[Dataset entries]
--

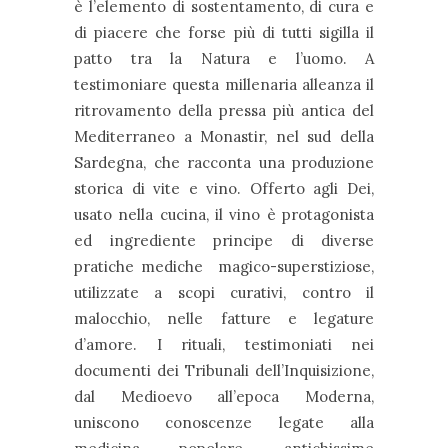
è l’elemento di sostentamento, di cura e
di piacere che forse più di tutti sigilla il
patto tra la Natura e l’uomo. A
testimoniare questa millenaria alleanza il
ritrovamento della pressa più antica del
Mediterraneo a Monastir, nel sud della
Sardegna, che racconta una produzione
storica di vite e vino. Offerto agli Dei,
usato nella cucina, il vino è protagonista
ed ingrediente principe di diverse
pratiche mediche magico-superstiziose,
utilizzate a scopi curativi, contro il
malocchio, nelle fatture e legature
d’amore. I rituali, testimoniati nei
documenti dei Tribunali dell’Inquisizione,
dal Medioevo all’epoca Moderna,
uniscono conoscenze legate alla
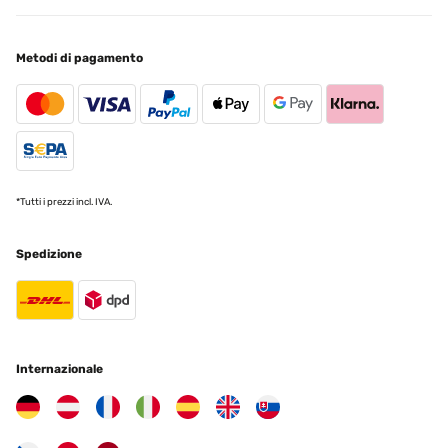
Metodi di pagamento
*Tutti i prezzi incl. IVA.
Spedizione
Internazionale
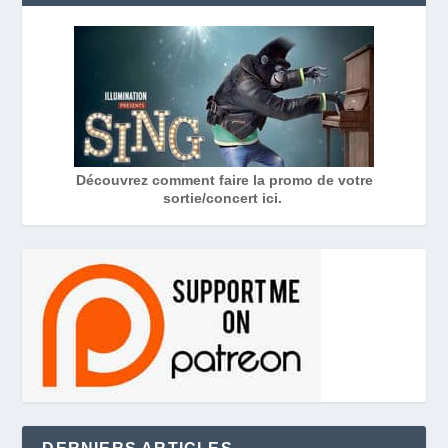
Découvrez comment faire la promo de votre
sortie/concert ici.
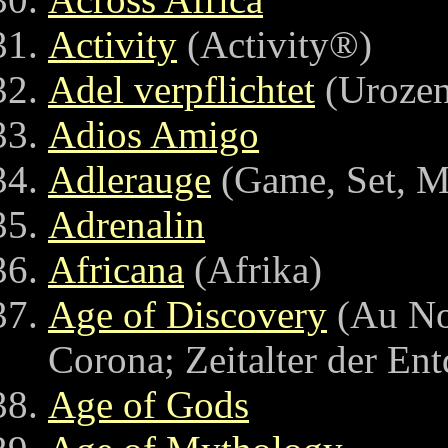
Activity
(Activity®)
Adel verpflichtet
(Urozen
Adios Amigo
Adlerauge
(Game, Set, M
Adrenalin
Africana
(Afrika)
Age of Discovery
(Au No
Corona; Zeitalter der En
Age of Gods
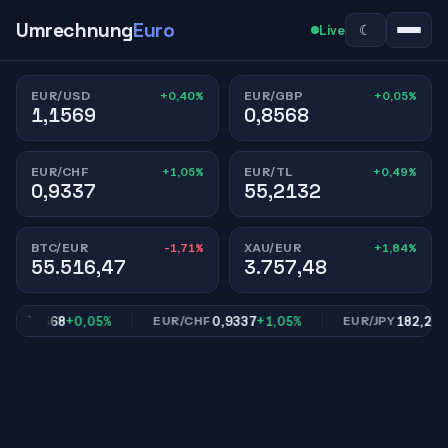
Umrechnung
Euro
☾
Live
+0,40%
+0,05%
EUR/USD
EUR/GBP
1,1569
0,8568
+1,05%
+0,49%
EUR/CHF
EUR/TL
0,9337
55,2132
-1,71%
+1,84%
BTC/EUR
XAU/EUR
55.516,47
3.757,48
0,8568
+0,05%
0,9337
+1,05%
182,26
+0,
P
EUR/CHF
EUR/JPY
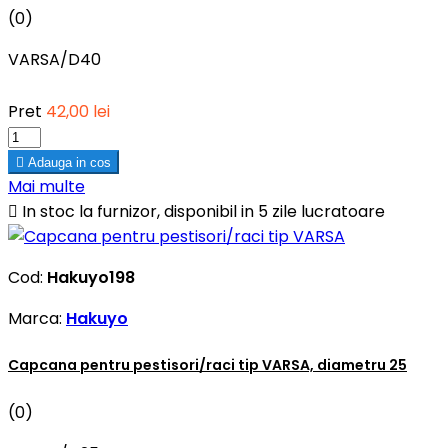
(0)
VARSA/D40
Pret
42,00 lei

Adauga in cos
Mai multe

In stoc la furnizor, disponibil in 5 zile lucratoare
Cod:
Hakuyo198
Marca:
Hakuyo
Capcana pentru pestisori/raci tip VARSA, diametru 25
(0)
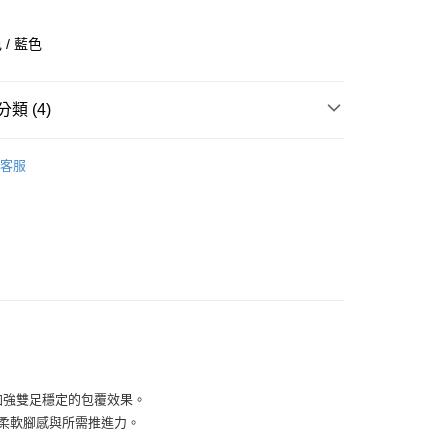
業銀行
彰化商業銀行
業儲蓄銀行
台北富邦商業銀行
/ 藍色
華商業銀行
兆豐國際商業銀行
小企業銀行
台中商業銀行
台灣）商業銀行
華泰商業銀行
類 (4)
業銀行
遠東國際商業銀行
業銀行
永豐商業銀行
全部商品
業銀行
星展（台灣）商業銀行
客服
際商業銀行
中國信託商業銀行
鞋類
天信用卡公司
享後付
型
跑步
BROOKS
FTEE先享後付」】
先享後付是「在收到商品之後才付款」的支付方式。 讓您購物簡單
心！
：不需註冊會員、不需綁卡、不需儲值。
：只要手機號碼，簡訊認證，即可結帳。
：先確認商品／服務後，再付款。
付款
EE先享後付」結帳流程】
加強雙足穩定的包覆效果。
0，滿NT$1,500(含以上)免運費
方式選擇「AFTEE先享後付」後，將跳轉至「AFTEE先享後
頁面，進行簡訊認證並確認金額後，即可完成結帳。
腳掌柔軟腳感與所需推進力。
家取貨
成立數日內，您將收到繳費通知簡訊。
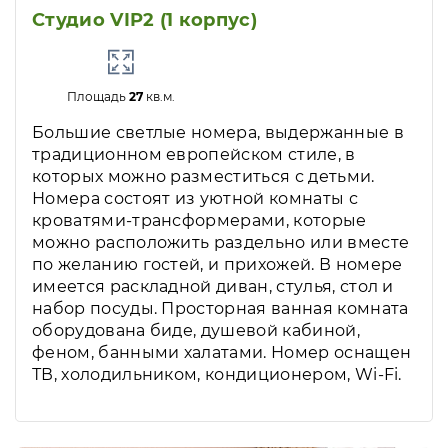
Студио VIP2 (1 корпус)
Площадь
27
кв.м.
Большие светлые номера, выдержанные в
традиционном европейском стиле, в
которых можно разместиться с детьми.
Номера состоят из уютной комнаты с
кроватями-трансформерами, которые
можно расположить раздельно или вместе
по желанию гостей, и прихожей. В номере
имеется раскладной диван, стулья, стол и
набор посуды. Просторная ванная комната
оборудована биде, душевой кабиной,
феном, банными халатами. Номер оснащен
ТВ, холодильником, кондиционером, Wi-Fi.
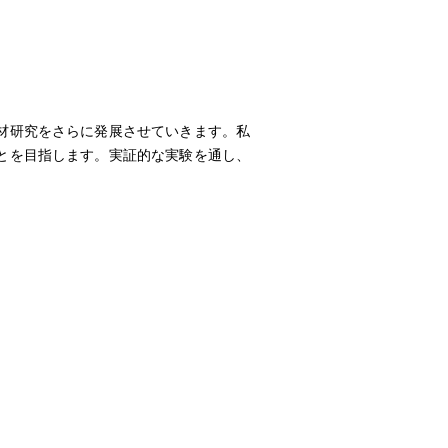
材研究をさらに発展させていきます。私
とを目指します。実証的な実験を通し、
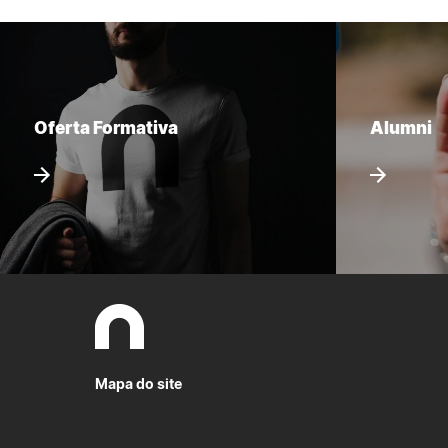
Oferta Formativa
Alumni
Mapa do site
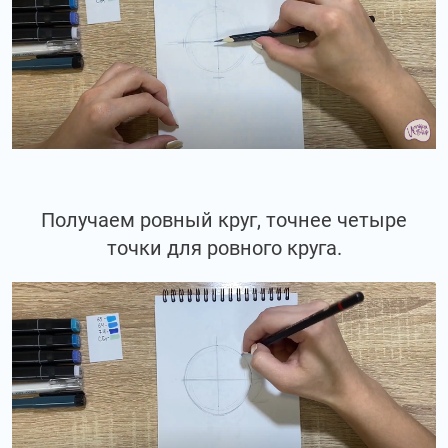
Получаем ровный круг, точнее четыре
точки для ровного круга.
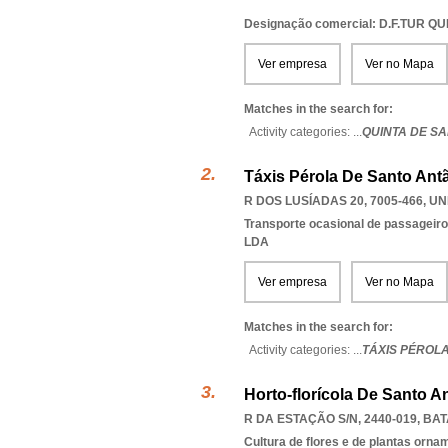
Designação comercial: D.F.TUR Q
Ver empresa
Ver no Mapa
Matches in the search for:
Activity categories: ...
QUINTA DE S
Táxis Pérola De Santo Ant
R DOS LUSÍADAS 20, 7005-466
,
UN
Transporte ocasional de passageiro
LDA
Ver empresa
Ver no Mapa
Matches in the search for:
Activity categories: ...
TÁXIS PÉROL
Horto-florícola De Santo A
R DA ESTAÇÃO S/N, 2440-019
,
BAT
Cultura de flores e de plantas orna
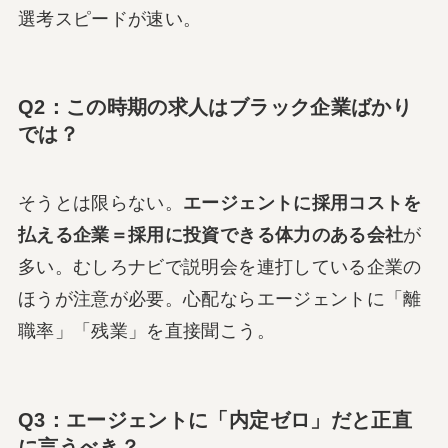
選考スピードが速い。
Q2：この時期の求人はブラック企業ばかり
では？
そうとは限らない。
エージェントに採用コストを
払える企業＝採用に投資できる体力のある会社
が
多い。むしろナビで説明会を連打している企業の
ほうが注意が必要。心配ならエージェントに「離
職率」「残業」を直接聞こう。
Q3：エージェントに「内定ゼロ」だと正直
に言うべき？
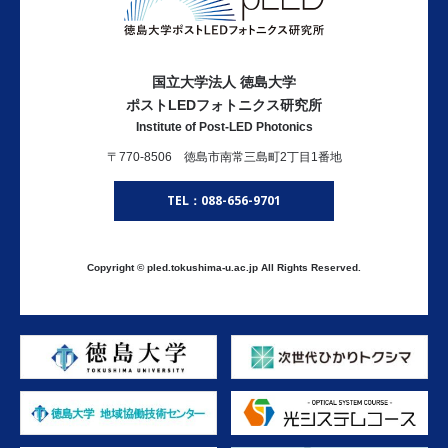
国立大学法人 徳島大学
ポストLEDフォトニクス研究所
Institute of Post-LED Photonics
〒770-8506 徳島市南常三島町2丁目1番地
TEL：088-656-9701
Copyright © pled.tokushima-u.ac.jp All Rights Reserved.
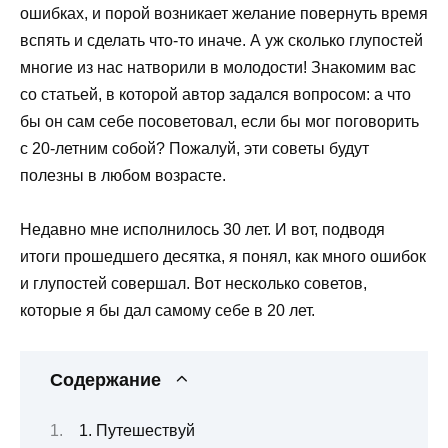
ошибках, и порой возникает желание повернуть время
вспять и сделать что-то иначе. А уж сколько глупостей
многие из нас натворили в молодости! Знакомим вас
со статьей, в которой автор задался вопросом: а что
бы он сам себе посоветовал, если бы мог поговорить
с 20-летним собой? Пожалуй, эти советы будут
полезны в любом возрасте.
Недавно мне исполнилось 30 лет. И вот, подводя
итоги прошедшего десятка, я понял, как много ошибок
и глупостей совершал. Вот несколько советов,
которые я бы дал самому себе в 20 лет.
Содержание
1. Путешествуй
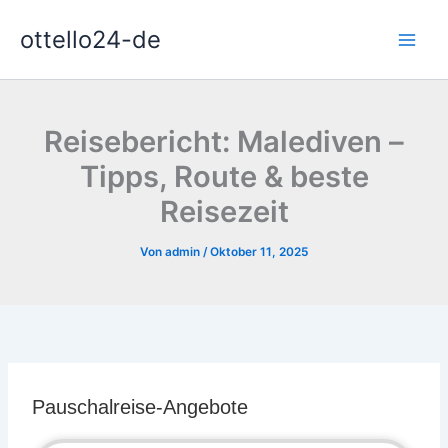
Zum
ottello24-de
Inhalt
springen
Reisebericht: Malediven –
Tipps, Route & beste
Reisezeit
Von
admin
/
Oktober 11, 2025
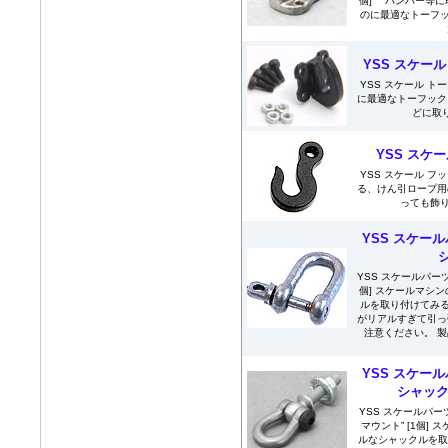
個] バンパー等に
のに最適なトーフ
YSS スケール
YSS スケール トー
に最適なトーフック
どに取り
YSS スケー
YSS スケール フッ
る、けん引ロープ用
っても飾り
YSS スケール
シ
YSS スケールパーツ
個] スケールマシ
ルを取り付けてみる
がリアルすぎて引っ
注意ください。 
YSS スケール
シャック
YSS スケールパーツ
マウント” [1個]
ルなシャックルを取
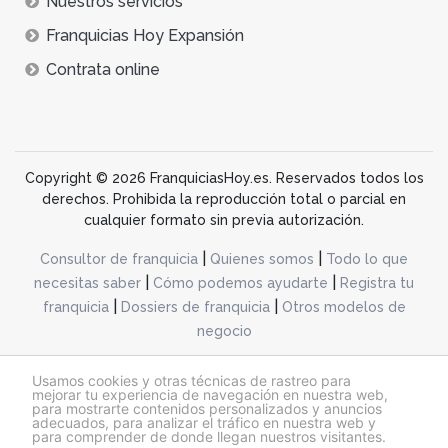
Nuestros servicios
Franquicias Hoy Expansión
Contrata online
Copyright © 2026 FranquiciasHoy.es. Reservados todos los
derechos. Prohibida la reproducción total o parcial en
cualquier formato sin previa autorización.
|
|
Consultor de franquicia
Quienes somos
Todo lo que
|
|
necesitas saber
Cómo podemos ayudarte
Registra tu
|
|
franquicia
Dossiers de franquicia
Otros modelos de
negocio
desarrollo web dinamiq
Usamos cookies y otras técnicas de rastreo para
mejorar tu experiencia de navegación en nuestra web,
para mostrarte contenidos personalizados y anuncios
adecuados, para analizar el tráfico en nuestra web y
@franquiciashoy.es |
Aviso legal
|
Política de cookies
|
Política de privacidad
para comprender de donde llegan nuestros visitantes.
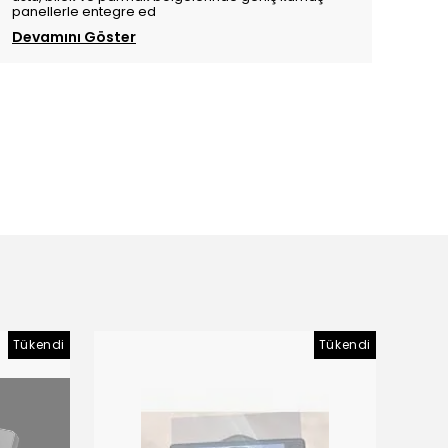
panellerle entegre ed
Devamını Göster
Tükendi
Tükendi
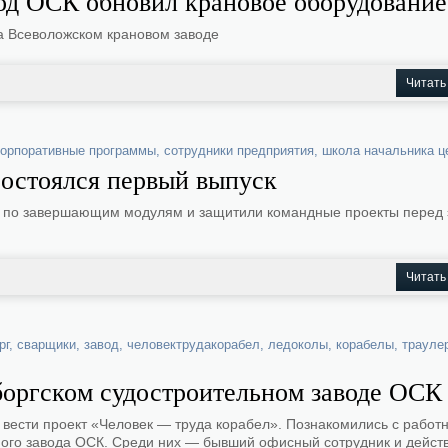
од ОСК обновил крановое оборудование
а Всеволожском крановом заводе
Читать
корпоративные программы
,
сотрудники предприятия
,
школа начальника ц
остоялся первый выпуск
 по завершающим модулям и защитили командные проекты перед 
Читать
рг
,
сварщики
,
завод
,
человектрудакорабел
,
ледоколы
,
корабелы
,
трауле
боргском судостроительном заводе ОСК
 вести проект «Человек — труда корабел». Познакомились с работ
ного завода ОСК. Среди них — бывший офисный сотрудник и дейс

--

• **What to produce**:
Return the entries above in full and unchanged, omitting every image.

• **Answer for this exercise**:
è l’elemento di sostentamento, di cura e
di piacere che forse più di tutti sigilla il
patto tra la Natura e l’uomo. A
testimoniare questa millenaria alleanza il
ritrovamento della pressa più antica del
Mediterraneo a Monastir, nel sud della
Sardegna, che racconta una produzione
storica di vite e vino. Offerto agli Dei,
usato nella cucina, il vino è protagonista
ed ingrediente principe di diverse
pratiche mediche magico-superstiziose,
utilizzate a scopi curativi, contro il
malocchio, nelle fatture e legature
d’amore. I rituali, testimoniati nei
documenti dei Tribunali dell’Inquisizione,
dal Medioevo all’epoca Moderna,
uniscono conoscenze legate alla
Metodi di pagamento
*Tutti i prezzi incl. IVA.
Spedizione
Internazionale
Découvrez comment faire la promo de votre
sortie/concert ici.
Activity
(Activity®)
Adel verpflichtet
(Urozen
Adios Amigo
Adlerauge
(Game, Set, M
Adrenalin
Africana
(Afrika)
Age of Discovery
(Au No
Corona; Zeitalter der En
Age of Gods
Umrechnung
Euro
☾
Live
+0,40%
+0,05%
EUR/USD
EUR/GBP
1,1569
0,8568
+1,05%
+0,49%
EUR/CHF
EUR/TL
0,9337
55,2132
-1,71%
+1,84%
BTC/EUR
XAU/EUR
55.516,47
3.757,48
0,8568
+0,05%
0,9337
+1,05%
182,26
+0,
P
EUR/CHF
EUR/JPY
(0)
VARSA/D40
Pret
42,00 lei

Adauga in cos
Mai multe

In stoc la furnizor, disponibil in 5 zile lucratoare
Cod:
Hakuyo198
Marca:
Hakuyo
Capcana pentru pestisori/raci tip VARSA, diametru 25
(0)
業銀行
彰化商業銀行
業儲蓄銀行
台北富邦商業銀行
/ 藍色
華商業銀行
兆豐國際商業銀行
小企業銀行
台中商業銀行
台灣）商業銀行
華泰商業銀行
類 (4)
業銀行
遠東國際商業銀行
業銀行
永豐商業銀行
全部商品
業銀行
星展（台灣）商業銀行
客服
際商業銀行
中國信託商業銀行
鞋類
天信用卡公司
享後付
型
跑步
BROOKS
FTEE先享後付」】
先享後付是「在收到商品之後才付款」的支付方式。 讓您購物簡單
心！
：不需註冊會員、不需綁卡、不需儲值。
：只要手機號碼，簡訊認證，即可結帳。
：先確認商品／服務後，再付款。
付款
EE先享後付」結帳流程】
加強雙足穩定的包覆效果。
0，滿NT$1,500(含以上)免運費
方式選擇「AFTEE先享後付」後，將跳轉至「AFTEE先享後
頁面，進行簡訊認證並確認金額後，即可完成結帳。
腳掌柔軟腳感與所需推進力。
家取貨
成立數日內，您將收到繳費通知簡訊。
Студио VIP2 (1 корпус)
Площадь
27
кв.м.
Большие светлые номера, выдержанные в
традиционном европейском стиле, в
которых можно разместиться с детьми.
Номера состоят из уютной комнаты с
кроватями-трансформерами, которые
можно расположить раздельно или вместе
по желанию гостей, и прихожей. В номере
имеется раскладной диван, стулья, стол и
набор посуды. Просторная ванная комната
оборудована биде, душевой кабиной,
феном, банными халатами. Номер оснащен
ТВ, холодильником, кондиционером, Wi-Fi.
材研究をさらに発展させていきます。私
とを目指します。実証的な実験を通し、
Oferta Formativa
Alumni
Mapa do site
Получаем ровный круг, точнее четыре
точки для ровного круга.
Designação comercial: D.F.TUR Q
Ver empresa
Ver no Mapa
Matches in the search for:
Activity categories: ...
QUINTA DE S
Táxis Pérola De Santo Ant
R DOS LUSÍADAS 20, 7005-466
,
UN
Transporte ocasional de passageiro
LDA
Ver empresa
Ver no Mapa
Matches in the search for:
Activity categories: ...
TÁXIS PÉROL
Horto-florícola De Santo A
R DA ESTAÇÃO S/N, 2440-019
,
BAT
Cultura de flores e de plantas orna
選考スピードが速い。
Q2：この時期の求人はブラック企業ばかり
では？
そうとは限らない。
エージェントに採用コストを
払える企業＝採用に投資できる体力のある会社
が
多い。むしろナビで説明会を連打している企業の
ほうが注意が必要。心配ならエージェントに「離
職率」「残業」を直接聞こう。
Q3：エージェントに「内定ゼロ」だと正直
に言うべき？
国立大学法人 徳島大学
ポストLEDフォトニクス研究所
Institute of Post-LED Photonics
〒770-8506 徳島市南常三島町2丁目1番地
TEL：088-656-9701
Copyright © pled.tokushima-u.ac.jp All Rights Reserved.
ошибках, и порой возникает желание повернуть время
вспять и сделать что-то иначе. А уж сколько глупостей
многие из нас натворили в молодости! Знакомим вас
со статьей, в которой автор задался вопросом: а что
бы он сам себе посоветовал, если бы мог поговорить
с 20-летним собой? Пожалуй, эти советы будут
полезны в любом возрасте.
Недавно мне исполнилось 30 лет. И вот, подводя
итоги прошедшего десятка, я понял, как много ошибок
и глупостей совершал. Вот несколько советов,
которые я бы дал самому себе в 20 лет.
Содержание
1. Путешествуй
Zum
ottello24-de
Inhalt
springen
Reisebericht: Malediven –
Tipps, Route & beste
Reisezeit
Von
admin
/
Oktober 11, 2025
個] バンパー等に
のに最適なトーフ
YSS スケール
YSS スケール トー
に最適なトーフック
どに取り
YSS スケー
YSS スケール フッ
る、けん引ロープ用
っても飾り
YSS スケール
シ
YSS スケールパーツ
個] スケールマシ
ルを取り付けてみる
がリアルすぎて引っ
注意ください。 
YSS スケール
シャック
YSS スケールパーツ
マウント” [1個]
ルなシャックルを取
Nuestros servicios
Franquicias Hoy Expansión
Contrata online
Copyright © 2026 FranquiciasHoy.es. Reservados todos los
derechos. Prohibida la reproducción total o parcial en
cualquier formato sin previa autorización.
|
|
Consultor de franquicia
Quienes somos
Todo lo que
|
|
necesitas saber
Cómo podemos ayudarte
Registra tu
|
|
franquicia
Dossiers de franquicia
Otros modelos de
negocio
desarrollo web dinamiq
Usamos cookies y otras técnicas de rastreo para
mejorar tu experiencia de navegación en nuestra web,
para mostrarte contenidos personalizados y anuncios
adecuados, para analizar el tráfico en nuestra web y
@franquiciashoy.es |
Aviso legal
|
Política de cookies
|
Política de privacidad
para comprender de donde llegan nuestros visitantes.
panellerle entegre ed
Devamını Göster
Tükendi
Tükendi
од ОСК обновил крановое оборудование
а Всеволожском крановом заводе
Читать
корпоративные программы
,
сотрудники предприятия
,
школа начальника ц
остоялся первый выпуск
 по завершающим модулям и защитили командные проекты перед 
Читать
рг
,
сварщики
,
завод
,
человектрудакорабел
,
ледоколы
,
корабелы
,
трауле
боргском судостроительном заводе ОСК
 вести проект «Человек — труда корабел». Познакомились с работ
ного завода ОСК. Среди них — бывший офисный сотрудник и дейс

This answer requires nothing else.